The largest story of the month in the US was that the Democrats announced the initiation of an impeachment inquiry into President Trump. The inquiry was opened due to allegations that President Trump pressured the president of the Ukraine to investigate political opponent former Vice President Biden. Despite the shocking headline, US equities declined modestly on the news by approximately 1% that week. Although this news adds political uncertainty to markets, corporate profitability and economic fundamentals are more important long-term than any short-term scandals.

The Federal reserve cut interest rates for a second time this year with the announcement of a 25-basis point reduction in its benchmark interest rate. In addition to the rate cut, the Fed also provided some much-needed stimulus to the “repo market” by injecting cash into the banking sector for the first time since the financial crisis. The repo market is a market in which borrowers seek short-term loans (can be as short a duration as overnight); borrowers are then matched with lenders that have the liquidity to enter into these transactions and are backed by T-bills. We will continue to monitor developments in the money markets as they are crucial to the health of the economy.

Despite the non-stop news cycle in the US and its present risks, fundamentals are still positive, and the US is in a position where they can continue to grow albeit at a slower pace than in the previous decade.


Back home, the Bank of Canada kept interest rates steady and have not started a regime of rate cuts like we’ve seen with other central banks; the economy is in a strong enough position to support itself without the monetary stimulus. There have, however, been signs of a slowdown in growth more recently that is mainly attributable to lower gas and oil extraction. Therefore, we could still see the Bank of Canada step in and lower rates in future announcements to help stimulate the economy.

Canada’s stock market has performed very well year-to-date with gains over 15%. As a Canadian investor, it’s important to diversify your portfolio across many regions as the Canadian market is very concentrated and represents only approximately 3% of the global stock market.


The largest story mid-month came out of Saudi Arabia when an oil facility was attacked. The price of oil surged 15% following the news as there were fears that this would affect global supply. The prices did however return to normal levels once it was determined that production will be back on its normal pace very soon. The attack was blamed on Iran and this only heightens geopolitical tensions and adds uncertainty to the region.

The UK is now a month out from the Brexit deadline, and the picture is still very uncertain as possible outcomes include a no deal exit, an exit with a deal, or another extension. The uncertainty is not good for trade in Europe nor business confidence in the UK. One thing to note is that the UK only accounts for 3% of global GDP, so although a potential slowdown of their economy is not good news, it can be managed and it’s important not to overreact to.
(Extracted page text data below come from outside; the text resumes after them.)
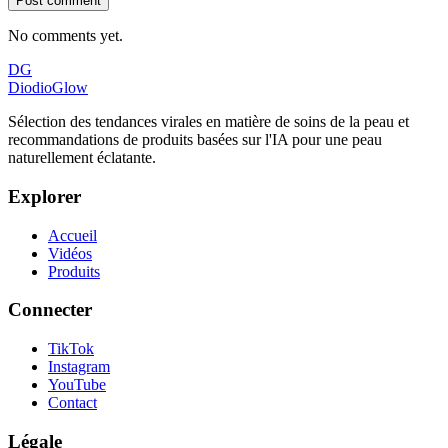
Post comment
No comments yet.
DG
DiodioGlow
Sélection des tendances virales en matière de soins de la peau et
recommandations de produits basées sur l'IA pour une peau
naturellement éclatante.
Explorer
Accueil
Vidéos
Produits
Connecter
TikTok
Instagram
YouTube
Contact
Légale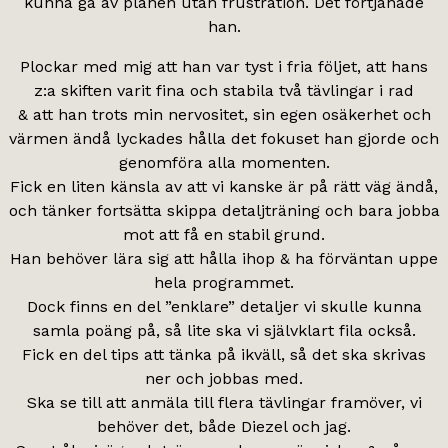
kunna gå av planen utan frustration. Det förtjänade
han.
Plockar med mig att han var tyst i fria följet, att hans
z:a skiften varit fina och stabila två tävlingar i rad
& att han trots min nervositet, sin egen osäkerhet och
värmen ändå lyckades hålla det fokuset han gjorde och
genomföra alla momenten.
Fick en liten känsla av att vi kanske är på rätt väg ändå,
och tänker fortsätta skippa detaljträning och bara jobba
mot att få en stabil grund.
Han behöver lära sig att hålla ihop & ha förväntan uppe
hela programmet.
Dock finns en del ”enklare” detaljer vi skulle kunna
samla poäng på, så lite ska vi självklart fila också.
Fick en del tips att tänka på ikväll, så det ska skrivas
ner och jobbas med.
Ska se till att anmäla till flera tävlingar framöver, vi
behöver det, både Diezel och jag.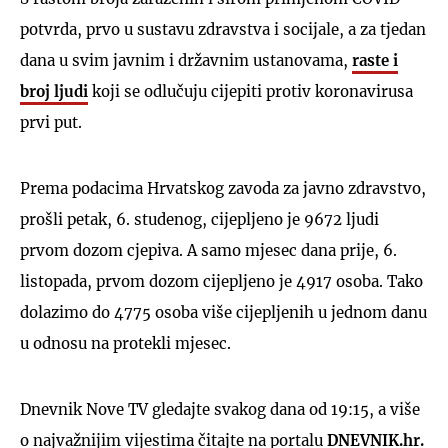
potvrda, prvo u sustavu zdravstva i socijale, a za tjedan
dana u svim javnim i državnim ustanovama,
raste i
broj ljudi
koji se odlučuju cijepiti protiv koronavirusa
prvi put.
Prema podacima Hrvatskog zavoda za javno zdravstvo,
prošli petak, 6. studenog, cijepljeno je 9672 ljudi
prvom dozom cjepiva. A samo mjesec dana prije, 6.
listopada, prvom dozom cijepljeno je 4917 osoba. Tako
dolazimo do 4775 osoba više cijepljenih u jednom danu
u odnosu na protekli mjesec.
Dnevnik Nove TV gledajte svakog dana od 19:15, a više
o najvažnijim vijestima čitajte na portalu
DNEVNIK.hr.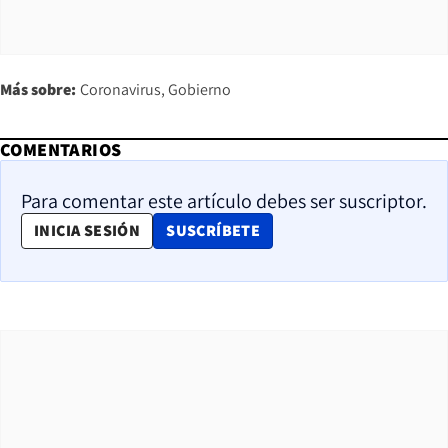
Más sobre:
Coronavirus
Gobierno
COMENTARIOS
Para comentar este artículo debes ser suscriptor.
OPENS IN NEW WINDOW
INICIA SESIÓN
SUSCRÍBETE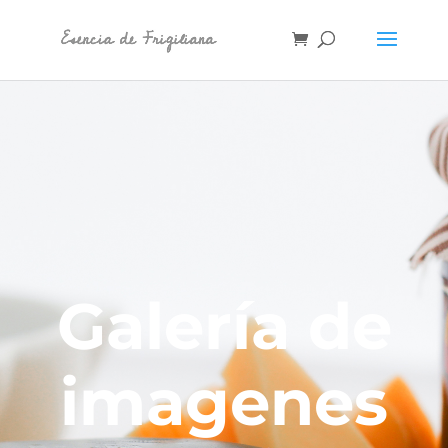
Galería de
imagenes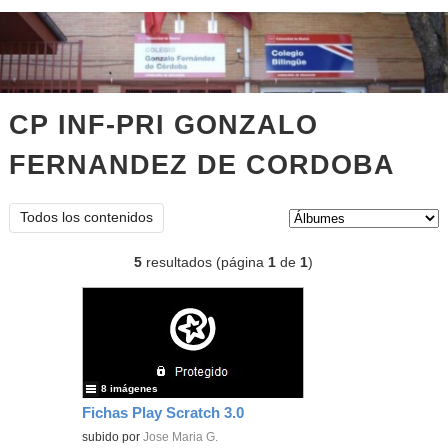
CP INF-PRI GONZALO
FERNANDEZ DE CORDOBA
Álb
Tipo de contenido:
Todos los contenidos
5
resultados (página
1
de
1
)
8 imágenes
Fichas Play Scratch 3.0
subido por
Jose Maria G.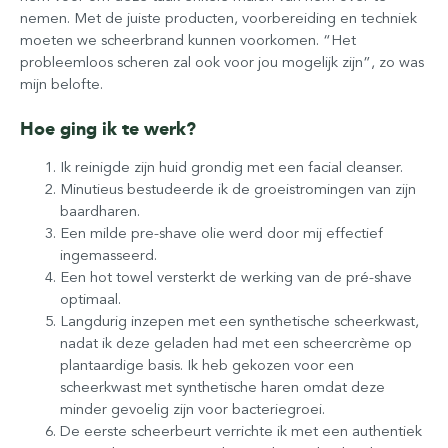
nemen. Met de juiste producten, voorbereiding en techniek
moeten we scheerbrand kunnen voorkomen. “Het
probleemloos scheren zal ook voor jou mogelijk zijn”, zo was
mijn belofte.
Hoe ging ik te werk?
Ik reinigde zijn huid grondig met een facial cleanser.
Minutieus bestudeerde ik de groeistromingen van zijn
baardharen.
Een milde pre-shave olie werd door mij effectief
ingemasseerd.
Een hot towel versterkt de werking van de pré-shave
optimaal.
Langdurig inzepen met een synthetische scheerkwast,
nadat ik deze geladen had met een scheercrème op
plantaardige basis. Ik heb gekozen voor een
scheerkwast met synthetische haren omdat deze
minder gevoelig zijn voor bacteriegroei.
De eerste scheerbeurt verrichte ik met een authentiek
On the trade front there have been slight de-escalations throughout September with China announcing that they would exempt some US products from tariffs, and the US responded by delaying the next round of tariffs. All eyes will be on a meeting next month between high level trade officials on both parties in China. In our view, we’re still a bit away from a deal being reached. But if Trump wishes to seek re-election in 2020, the resolution of this issue will be integral to the campaign; we do think a deal can be reached which would serve as a major catalyst to extend the run of global growth.

Final Thoughts

If you have been following markets over the past few days you will have noticed large single day declines globally across Europe, Asia, and North America. This has been in response to the release of new economic data that suggests that US manufacturing is being hit harder than expected by the ongoing trade war and this comes combined with all of the other uncertainties present such as protests in Hong Kong, impeachment inquiries and Brexit.

What does this mean for you? Not much if you’re a long-time investor. Risks certainly exist in the marketplace today; with events such as Brexit and protectionist policy such as tariff wars, we’ve seen inverted yield curves and are currently a decade into an expansion. These themes in our view will continue to cause volatility in the markets.

Corporate fundamentals in the US and labour market data are still strong. Central bankers are accommodative. Although we may be in for a bumpy ride, we should not exit the markets or cease contributions to them. Instead, contributing regularly (made simple through pre-authorized contributions) to a portfolio that matches your goal and time horizon to an appropriate mix of stocks and bonds will help you reach your financial goals and automate decision making in order to take emotions out of the equation.